Standards for Equipment
The EPA reserves the right to mandate that polluting companies seeking to dump their waste into a body of water must first purify the water with the best possible equipment. Polluting industries must either use their own waste management equipment that is specifically sanctioned as the best by the EPA or send their waste-water to the the municipal or county water treatment facility.
The Clean Water Act appropriates funds to local governments so that they can build their own water treatment facilities to reduce water pollution. If polluting industries choose to use the government facilities, they may transport the waste-water in EPA approved containers. They must also clean out the tanks in an EPA sanctioned manner as well.
Clean Water Act & Its Amendments
The Clean Water Act is what made any government measures to regulate water pollution feasible. The act contains language that grants the Environmental Protection Agency the authority to enforce the Clean Water Act. The Clean Water Act uses a combined strategy of regulatory and non-regulatory measures to ensure the safety of surface water.
The Clean Water Act does not cover ground water. The Clean Water Act covers all bodies of water that are navigable or connected to navigable waters. The act does not cover isolated and impermanent bodies of water. Therefore, the ability to bump waste into most bodies of water requires a permit. The approach to enforcing the Clean Water Act is based on maintaining water pollution at acceptable levels.
The Act also helps state and local governments deal with their local water pollution problems through waste-water exchange programs and encouraging the local enforcement of the act. The Act was amended twice in its history: in 1977 and 1987. The Clean water Act was amended to include provisions to maintain acceptable water quality for swimming and recreation.
Wetlands
Wetlands were historically subject to much environmental abuse due to water pollution as a result of industries and businesses dumping waste-water in swamps and marshes. Wetlands were an under-appreciated geographic formation because they were mosquito infested and did not smell well. However, it was later revealed that Wetlands and the animals that inhabit them are equally as important as any other part of Earth.

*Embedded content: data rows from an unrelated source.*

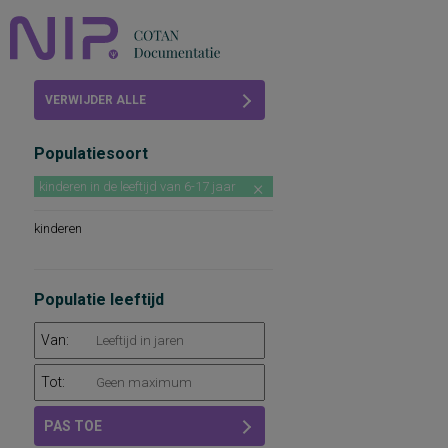
Home
VERWIJDER ALLE
Beoordelingen
FILTERS
Populatiesoort
COTAN
kinderen in de leeftijd van 6-17 jaar
Abonneren
kinderen
FAQ
Populatie leeftijd
Van:
Tot:
PAS TOE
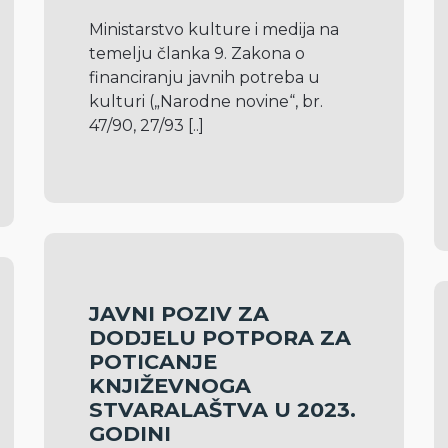
Ministarstvo kulture i medija na 
temelju članka 9. Zakona o 
financiranju javnih potreba u 
kulturi („Narodne novine“, br. 
47/90, 27/93 
[..]
JAVNI POZIV ZA
DODJELU POTPORA ZA
POTICANJE
KNJIŽEVNOGA
STVARALAŠTVA U 2023.
GODINI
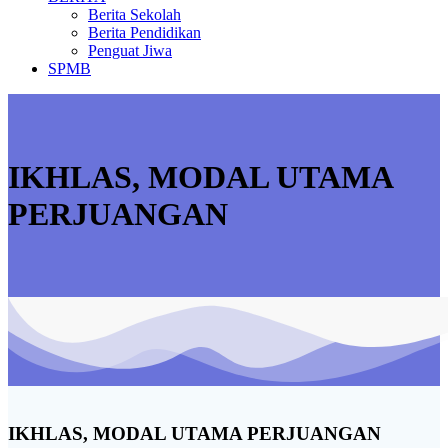
Berita Sekolah
Berita Pendidikan
Penguat Jiwa
SPMB
IKHLAS, MODAL UTAMA
PERJUANGAN
IKHLAS, MODAL UTAMA PERJUANGAN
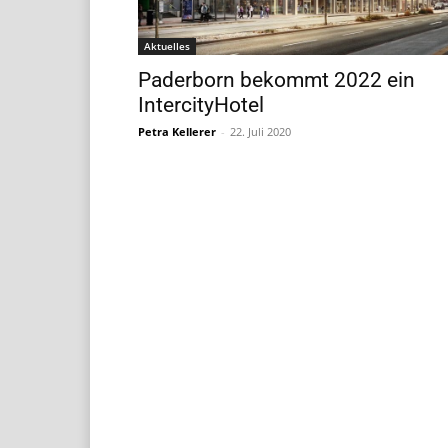
Aktuelles
Paderborn bekommt 2022 ein
IntercityHotel
Petra Kellerer
-
22. Juli 2020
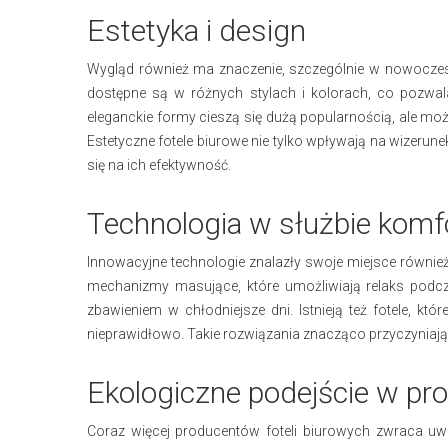
Estetyka i design
Wygląd również ma znaczenie, szczególnie w nowoczesn
dostępne są w różnych stylach i kolorach, co pozwal
eleganckie formy cieszą się dużą popularnością, ale mo
Estetyczne fotele biurowe nie tylko wpływają na wizerun
się na ich efektywność.
Technologia w służbie komf
Innowacyjne technologie znalazły swoje miejsce równie
mechanizmy masujące, które umożliwiają relaks pod
zbawieniem w chłodniejsze dni. Istnieją też fotele, któ
nieprawidłowo. Takie rozwiązania znacząco przyczyniają
Ekologiczne podejście w pro
Coraz więcej producentów foteli biurowych zwraca uwa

Wetlands were included in the original Clean Water Act. However, the lack of appreciation for wetlands gave little cause for water pollution enforcement. Places like the Florida Everglades have lay in waste as a result of years of water pollution. Alligators were beginning to die.
The Army Corps of Engineers intervened through its program of dredging an flood control to rebuild the Florida wetlands. Many other major swamp regions have become conservation areas whose wildlife is to be respected. Polluting the water on wetlands is illegal as long as the wetlands is connected to major body of water.
Violations of the Clean Water Act
Violating the Clean Water Act has serious consequences. Violations do not only result in slap-on-the-wrist fines and possible jail time, they result in injury. Water pollution violations all over the United States have resulted in irreparable harm done to humans as well as countless species of animals. Polluted drinking water has been the cause of several chronic illnesses that are associated with a given region.
Industrial water pollution has also been implicated in the malformation of amphibians. Doctors warn pregnant mothers to avoid eating fish because the mercury content can harm the development of fetuses. Violating the Clean Water Act is more than just a fine, it is the immoral act of ruining the health and potential of fellow living things.
Violating this act is to be avoided because it is a moral obligation to keep the waters as clean as possible because all life on earth is interrelated and pollution travels throughout the earth.